▶ [What you should do]: Reproduce verbatim the passage of the article on detecting circulating tumor cells from "New method for" to "in blood samples.".

▶ [Selected excerpt]:
────
New method for noninvasive detection of circulating tumor cells in blood

Metastasis occurs when cancer cells acquire the ability to spread and form new tumors in different places in the body, usually by traveling within blood or lymph vessels. Since metastasis is a hallmark of advanced cancer and severely complicates treatment, its early diagnosis is essential. One way to do this is by looking for circulating tumor cells (CTCs) in blood samples.

However, CTCs can be very rare, and they might be completely absent in small blood samples despite being present in a patient's bloodstream. To address this problem, researchers have developed a technique called diffuse in-vivo flow cytometry (DiFC). It involves labeling CTCs with a fluorescent agent, shining a laser directly onto an artery, and capturing the emitted fluorescent signals using a detector to count the number of CTCs.

While promising, DiFC measurements can be severely affected by background noise originating mainly from the inherent fluorescence of the surrounding tissue called autofluorescence (AF).

A collaborative research team from Tufts University and Northeastern University in Massachusetts, U.S., has been actively trying to address this issue and take the DiFC method developed by the Northeastern group to a new level. In their latest study, published in Journal of Biomedical Optics (JBO), the researchers tested the capabilities of a new method developed by the Tufts group called the dual-ratio (DR) approach in minimizing noise in DiFC and thereby extending its penetration range.

The DR approach was originally conceived for spectroscopy techniques and has now been adopted for DiFC. The resulting DR DiFC system employs two laser sources and two detectors arranged carefully in space. In theory, the noise can be canceled out by combining the signals of the two detectors, and the AF contributions of the surface of the measured medium, say, skin, can also be minimized using the DR approach. However, the conditions under which DR DiFC truly offers an advantage over standard DiFC remain unclear.

The researchers addressed this knowledge gap in three ways. They ran Monte-Carlo simulations using various noise and AF parameters, as well as for different source–detector configurations. They also conducted DR DiFC experiments using an artificial tissue-mimicking flow phantom with cell-mimicking fluorescent microspheres. Lastly, the team measured the AF of the skin and the underlying muscle of mice to gain insight into the variation of noise with tissue type and depth.

The experiments revealed that DR DiFC was superior to standard DiFC if the fraction of noise not canceled by DR was under 10 percent and if the contributions to AF were surface-weighted—higher near the surface rather than being evenly distributed in the target volume.

However, as the experiments in mice suggested, AF is typically much higher in skin than in the underlying muscle, implying that DR DiFC may offer an advantage over standard DiFC in most cases. Notably, if AF was higher near the surface rather than being homogeneous, DR DiFC had a significantly higher penetration range than standard DiFC.

Overall, the findings of this study will be pivotal in the development of DR DiFC as an emerging technique to noninvasively detect fluorescent molecules in the bloodstream. This method will enable doctors to quickly detect cancer cells in the blood of patients without having to draw samples, making the diagnosis of metastasis simpler and more accurate. It could be extended to other cell types or even systemic molecules of interest in the future.
────
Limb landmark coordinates
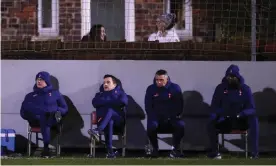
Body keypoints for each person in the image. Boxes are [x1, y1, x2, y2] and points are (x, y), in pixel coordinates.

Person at [207, 64, 259, 159]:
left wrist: (242, 113)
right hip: (225, 120)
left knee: (253, 119)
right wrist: (223, 113)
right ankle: (214, 152)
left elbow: (252, 109)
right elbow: (214, 107)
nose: (231, 79)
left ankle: (254, 153)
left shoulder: (245, 89)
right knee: (211, 119)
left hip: (240, 119)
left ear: (237, 77)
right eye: (229, 77)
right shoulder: (220, 88)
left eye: (233, 77)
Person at [20, 71, 68, 158]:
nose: (39, 81)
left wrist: (56, 110)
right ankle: (46, 148)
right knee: (43, 117)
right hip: (35, 120)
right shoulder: (30, 96)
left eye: (41, 79)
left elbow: (65, 108)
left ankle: (46, 147)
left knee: (45, 118)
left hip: (52, 119)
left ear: (47, 81)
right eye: (37, 79)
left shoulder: (55, 94)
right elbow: (23, 112)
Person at [145, 69, 184, 158]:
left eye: (161, 80)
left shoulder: (175, 88)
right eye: (157, 80)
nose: (158, 82)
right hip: (156, 118)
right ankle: (155, 149)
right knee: (151, 126)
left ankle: (174, 150)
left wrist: (173, 115)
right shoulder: (151, 89)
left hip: (171, 118)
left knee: (180, 125)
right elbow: (148, 106)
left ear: (167, 79)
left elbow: (179, 105)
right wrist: (154, 117)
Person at [88, 74, 128, 158]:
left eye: (108, 82)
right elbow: (94, 103)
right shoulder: (99, 94)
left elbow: (123, 102)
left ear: (114, 84)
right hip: (103, 122)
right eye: (104, 82)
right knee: (109, 121)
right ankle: (110, 152)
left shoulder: (121, 93)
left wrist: (105, 101)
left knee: (110, 110)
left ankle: (98, 131)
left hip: (118, 123)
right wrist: (113, 101)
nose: (105, 84)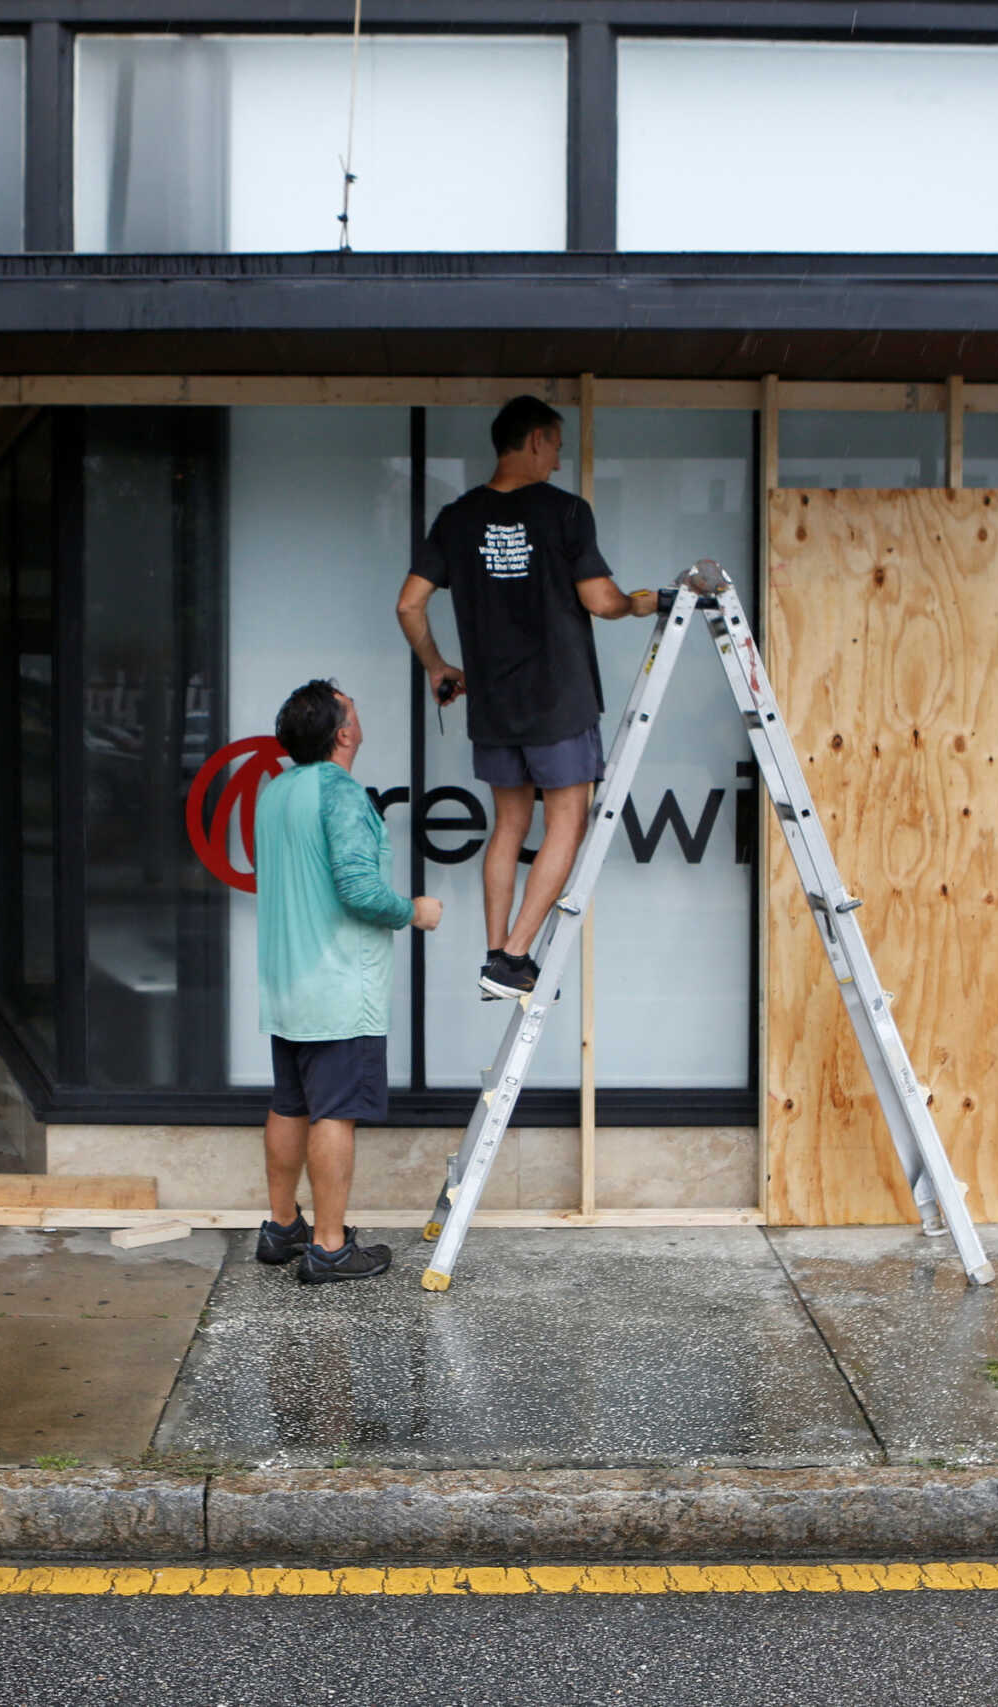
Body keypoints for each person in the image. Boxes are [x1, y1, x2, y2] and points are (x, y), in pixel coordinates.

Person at [395, 395, 658, 1000]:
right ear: (537, 439)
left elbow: (409, 604)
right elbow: (601, 601)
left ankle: (496, 958)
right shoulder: (564, 512)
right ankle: (515, 958)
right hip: (558, 699)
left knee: (509, 823)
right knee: (567, 818)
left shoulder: (457, 517)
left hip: (495, 704)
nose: (558, 461)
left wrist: (438, 667)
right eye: (558, 447)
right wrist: (638, 602)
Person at [251, 678, 444, 1284]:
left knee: (290, 1105)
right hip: (337, 984)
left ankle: (283, 1228)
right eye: (354, 712)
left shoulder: (275, 792)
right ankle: (330, 1247)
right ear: (343, 733)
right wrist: (415, 910)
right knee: (333, 1111)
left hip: (285, 981)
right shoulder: (340, 793)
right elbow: (360, 891)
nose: (359, 720)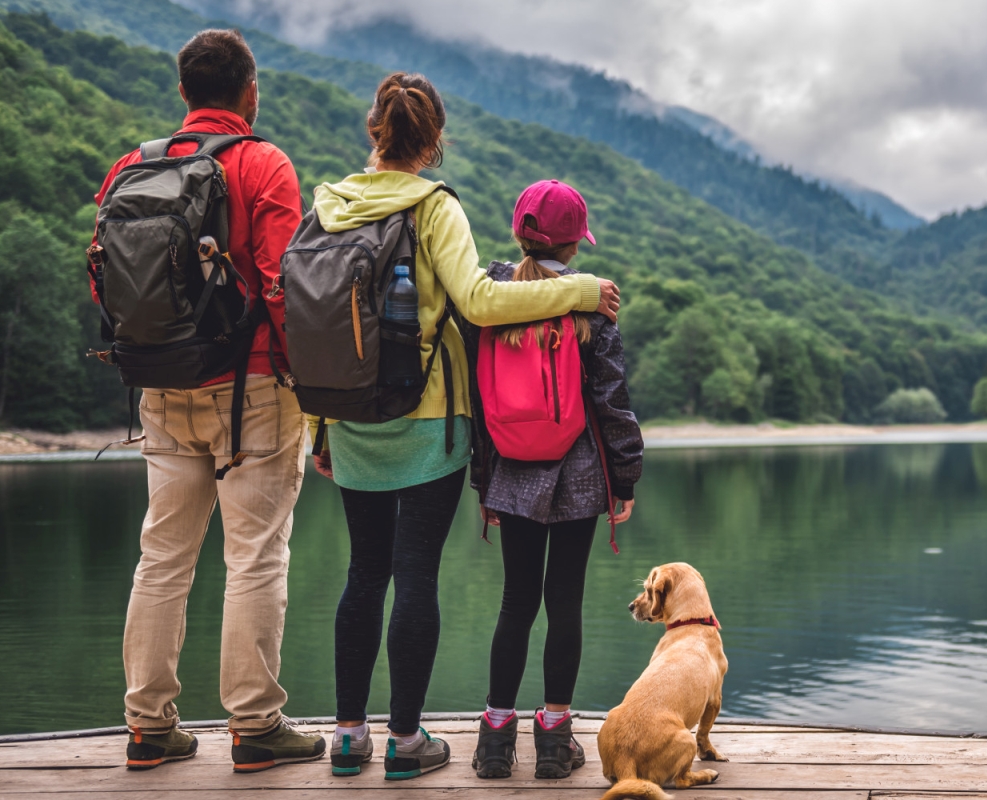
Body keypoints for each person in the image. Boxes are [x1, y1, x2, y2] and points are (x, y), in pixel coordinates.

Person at [315, 74, 622, 781]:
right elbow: (480, 303)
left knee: (363, 573)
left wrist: (317, 428)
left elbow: (315, 318)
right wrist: (581, 290)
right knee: (415, 573)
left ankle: (349, 737)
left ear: (373, 131)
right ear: (436, 140)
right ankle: (404, 742)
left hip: (348, 419)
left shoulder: (330, 204)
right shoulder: (433, 205)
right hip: (427, 422)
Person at [97, 29, 325, 773]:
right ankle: (256, 728)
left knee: (161, 557)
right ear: (249, 93)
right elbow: (280, 287)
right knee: (255, 557)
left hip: (160, 387)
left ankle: (148, 727)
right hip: (253, 387)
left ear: (184, 94)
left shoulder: (130, 168)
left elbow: (105, 279)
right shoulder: (264, 163)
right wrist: (307, 384)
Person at [472, 179, 644, 781]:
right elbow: (612, 402)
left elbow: (478, 401)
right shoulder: (592, 307)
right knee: (563, 601)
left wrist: (482, 483)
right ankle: (553, 740)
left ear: (519, 231)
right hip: (576, 473)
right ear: (574, 247)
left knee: (515, 601)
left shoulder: (490, 300)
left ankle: (494, 740)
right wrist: (625, 479)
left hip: (512, 470)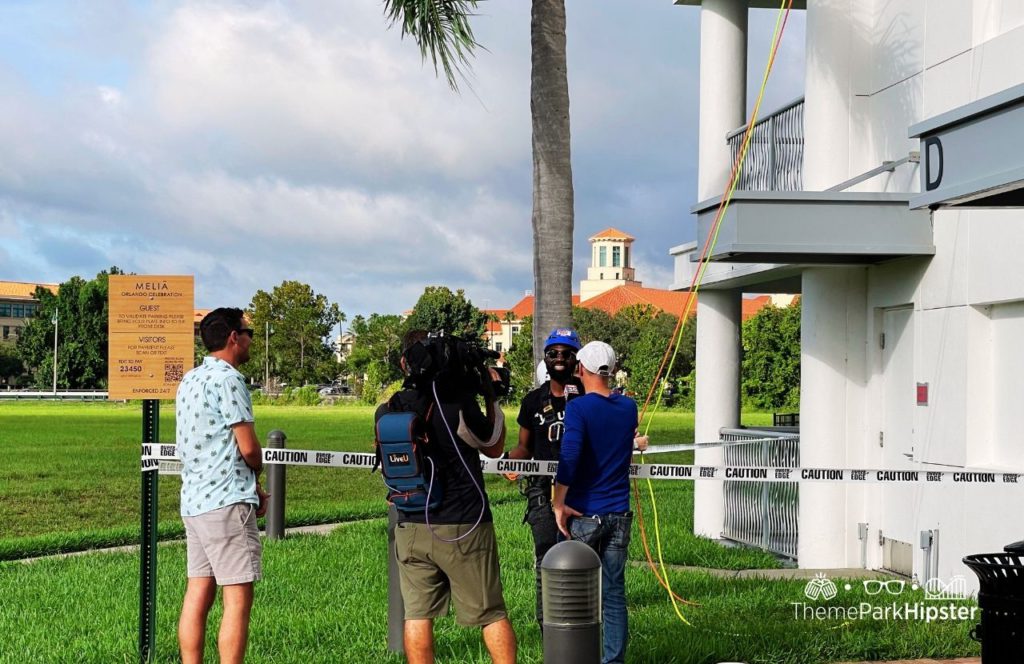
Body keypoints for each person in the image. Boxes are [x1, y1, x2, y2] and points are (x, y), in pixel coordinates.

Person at [377, 330, 517, 664]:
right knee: (491, 612)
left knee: (417, 615)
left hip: (410, 524)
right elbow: (495, 446)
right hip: (463, 525)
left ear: (403, 363)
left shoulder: (388, 409)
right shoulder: (457, 404)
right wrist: (491, 396)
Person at [175, 307, 269, 664]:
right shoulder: (229, 379)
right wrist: (257, 477)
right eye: (248, 333)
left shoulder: (189, 379)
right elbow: (247, 447)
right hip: (227, 501)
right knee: (238, 599)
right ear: (233, 336)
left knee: (197, 592)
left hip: (194, 501)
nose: (249, 340)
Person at [552, 340, 638, 664]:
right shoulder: (628, 407)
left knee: (575, 593)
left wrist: (558, 500)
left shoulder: (578, 408)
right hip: (619, 514)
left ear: (581, 369)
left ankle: (574, 655)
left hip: (584, 514)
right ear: (612, 369)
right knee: (613, 594)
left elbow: (570, 455)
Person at [507, 327, 583, 627]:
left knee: (583, 559)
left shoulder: (586, 395)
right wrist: (511, 463)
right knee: (546, 558)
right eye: (554, 353)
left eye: (567, 354)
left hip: (583, 490)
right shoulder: (532, 401)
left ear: (577, 359)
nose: (560, 359)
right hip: (542, 492)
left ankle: (581, 627)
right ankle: (548, 628)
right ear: (546, 358)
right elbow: (523, 446)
────
▶ [Solution]:
New method for noninvasive detection of circulating tumor cells in blood

Metastasis occurs when cancer cells acquire the ability to spread and form new tumors in different places in the body, usually by traveling within blood or lymph vessels. Since metastasis is a hallmark of advanced cancer and severely complicates treatment, its early diagnosis is essential. One way to do this is by looking for circulating tumor cells (CTCs) in blood samples.